To those outside the City, the dispute raging between Northern, the US bidder CE Electric, and their respective advisers, might seem par for the course. Just the normal shenanigans you get in the dying days of any contested takeover.

But for those most closely involved in the drama played out before the Takeover Panel in the past week, it is clear that reputations and jobs are on the line. If heads roll then it will be an admission of guilt. If they do not then those outside the confines of the Square Mile will wearily interpret it as one more example of how, in the end, this cosy, self-policing club always looks after its own. Either way the standing of the City is diminished.

The "facts" of the case, in so far as we can unravel them from the miasma of explanations proferred by the Northern camp as it has dug itself ever deeper, are briefly these.

A week ago today BZW, Northern's brokers, asked for a "performance fee" of pounds 250,000 for its conduct of the defence in addition to a flat fee of pounds 1.5m. Northern declined to commit itself. The following day BZW and Northern's bankers, Schroders, went into the market, with the approval of the panel, and bought 2.3 per cent of Northern - a clear spoiling tactic designed to thwart the bid.

The next day, Thursday, Northern agreed, after all, to pay the performance fee. On Friday, the day the bid closed, BZW decided to inform the panel of the performance fee, having failed to do so on two previous occasions.

Material shown:
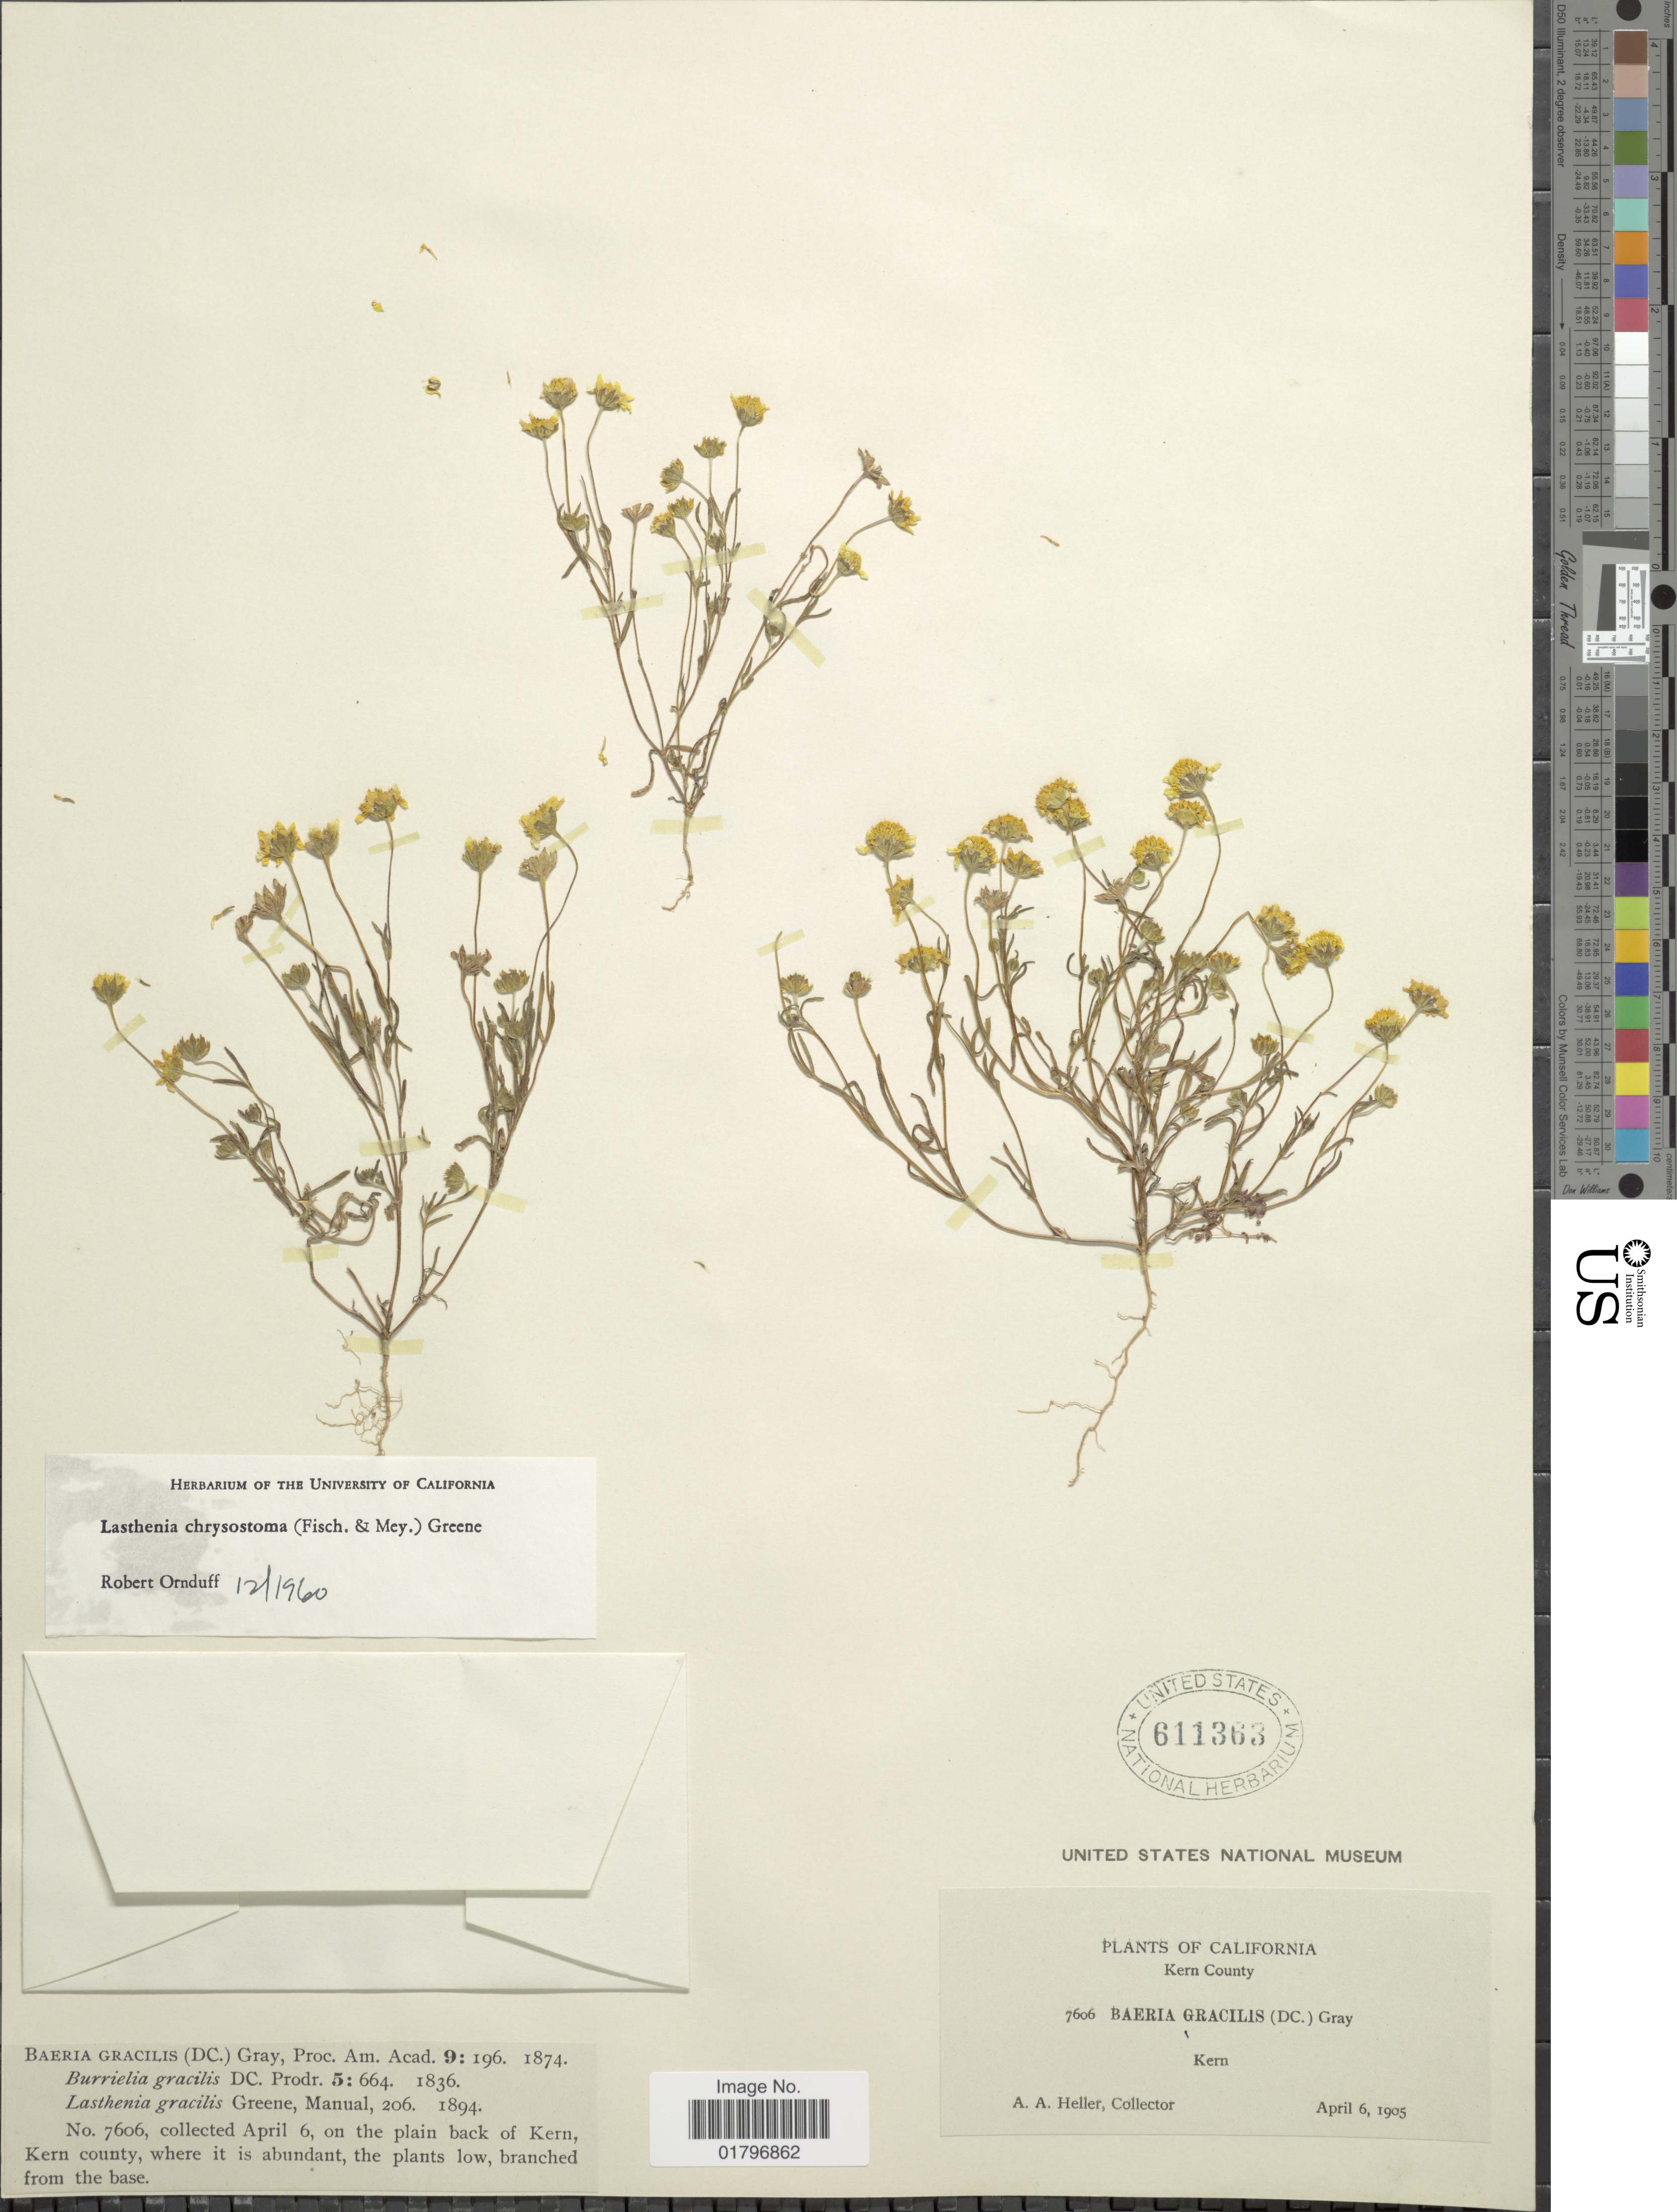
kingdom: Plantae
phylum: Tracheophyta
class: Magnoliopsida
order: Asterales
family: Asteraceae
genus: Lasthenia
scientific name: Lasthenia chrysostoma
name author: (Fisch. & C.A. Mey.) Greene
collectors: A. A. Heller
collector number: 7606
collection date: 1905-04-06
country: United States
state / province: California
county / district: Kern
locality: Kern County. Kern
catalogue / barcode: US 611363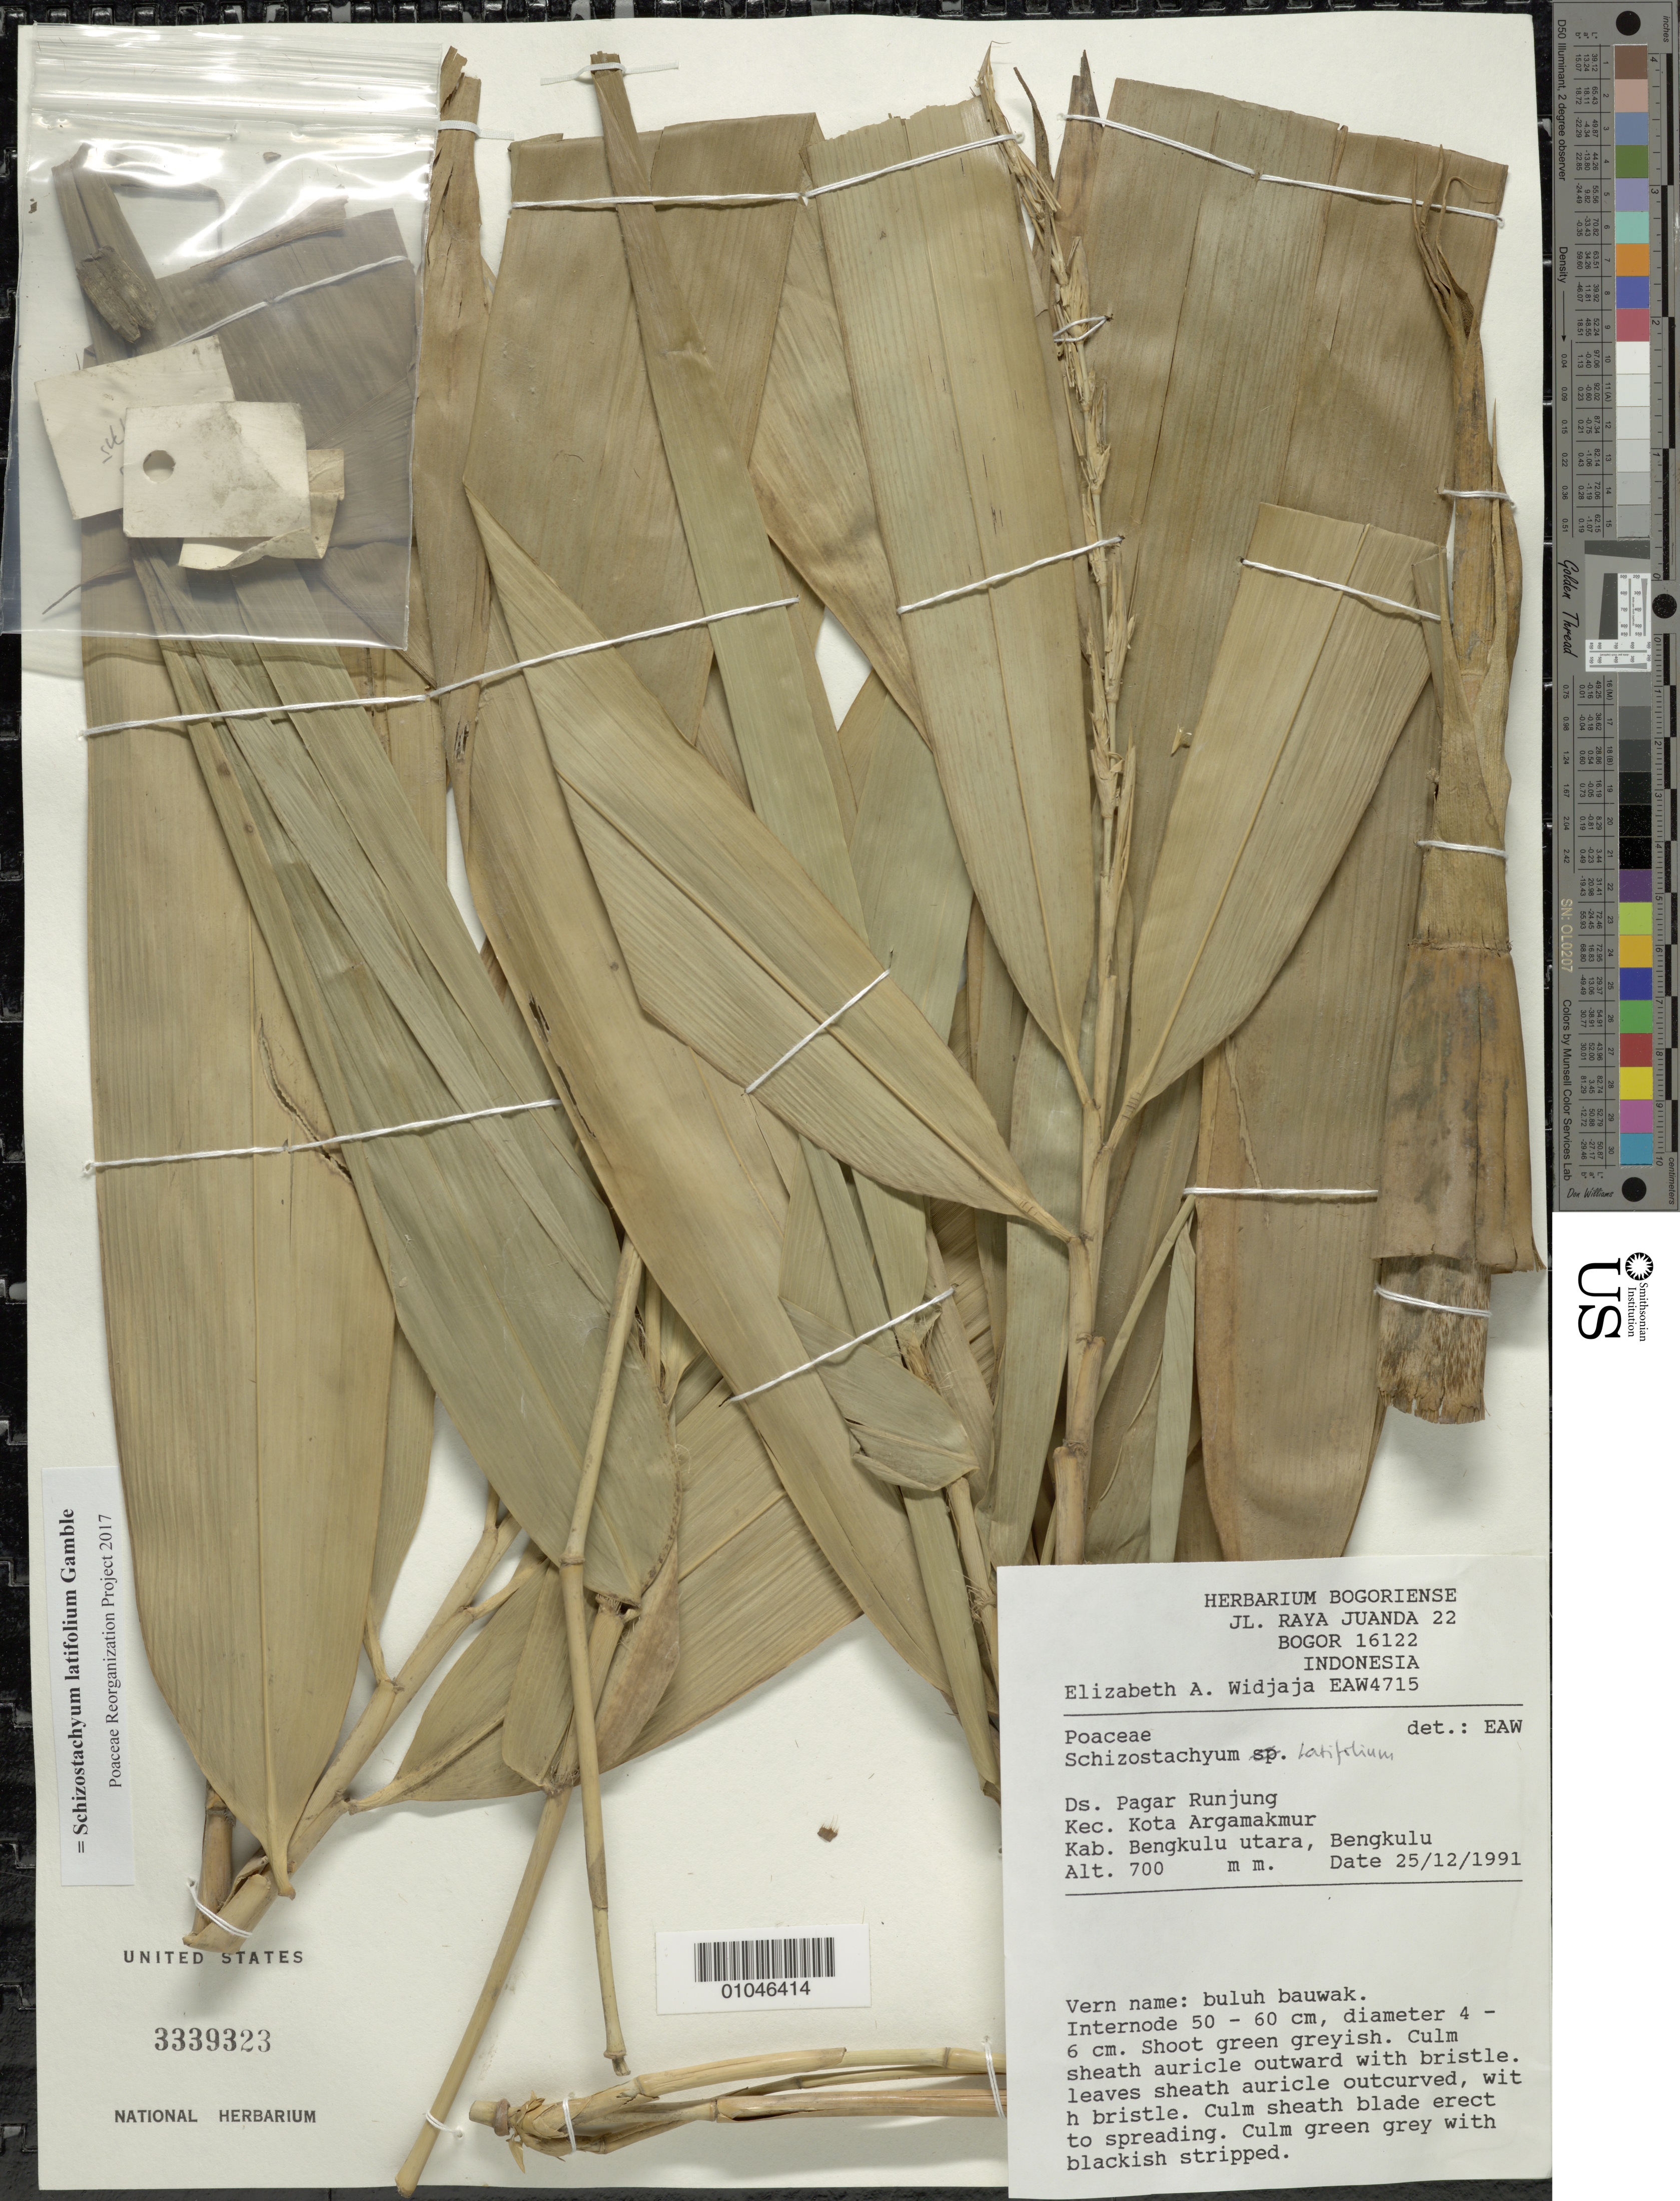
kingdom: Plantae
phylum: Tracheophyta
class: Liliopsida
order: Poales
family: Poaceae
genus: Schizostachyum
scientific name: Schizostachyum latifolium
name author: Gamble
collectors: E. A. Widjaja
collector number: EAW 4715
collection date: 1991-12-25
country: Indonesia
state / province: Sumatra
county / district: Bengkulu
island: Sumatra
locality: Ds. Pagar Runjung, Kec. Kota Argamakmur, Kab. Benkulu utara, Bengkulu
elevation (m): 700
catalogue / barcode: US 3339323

What you will do:
#1 Name every organization that appears in the passage on the Northern takeover dispute.
#2 Continue the passage on the Northern takeover dispute after its final sentence.

Expected results:
#1 Northern, CE Electric, the Takeover Panel, BZW, Schroders

#2
When the votes were counted, BZW's 2.3 per cent turned out to be crucial, the bid having failed by less than 0.3 per cent. All hell broke loose and the panel agreed to extend the bid deadline until 1pm today.

BZW now asks us to accept that there was no link between the fee and the purchase of the shares. Indeed, it now says that the fee did not relate to this bid at all but to its help in defending Northern against Trafalgar House 18 months ago.

So far, so clear as mud. But wait, there is more. Acceptances rolling in over the weekend tip CE Electric over the magic 50 per cent mark.

This prompts the Prudential, number one member of Northern's fan club with 11.35 per cent, to start a frantic phone round in an effort to persuade shareholders who had accepted the offer to withdraw their acceptances and sell to it.

The Pru is now facing some tricky questions itself. One is whether it is acting in concert with Northern, in which case should it be allowed to buy shares. Another is why the Pru is prepared to spend even more investors' money to frustrate the bid - an outcome which would see the value of its investment crumble.

So too is the panel facing a post-mortem into its handling of the affair. It does not help that the chief policeman in all this, Alistair de Friez, director general of the panel, was, in a former life, the Warburgs merchant banker who helped Northern see off Trafalgar House. Nor does it help that the Pru's head of fund management, Derek Higgs, was previously head of corporate finance at Warburgs.

But the biggest questions of all remain to be answered by BZW. The investment bank was already having a hard time under its new chief executive, Bill Harrison. Since his arrival on a pounds 5m package, morale has collapsed under an avalanche of sackings and defections. The questioning of its behaviour in the Northern bid could not have come at a worse time.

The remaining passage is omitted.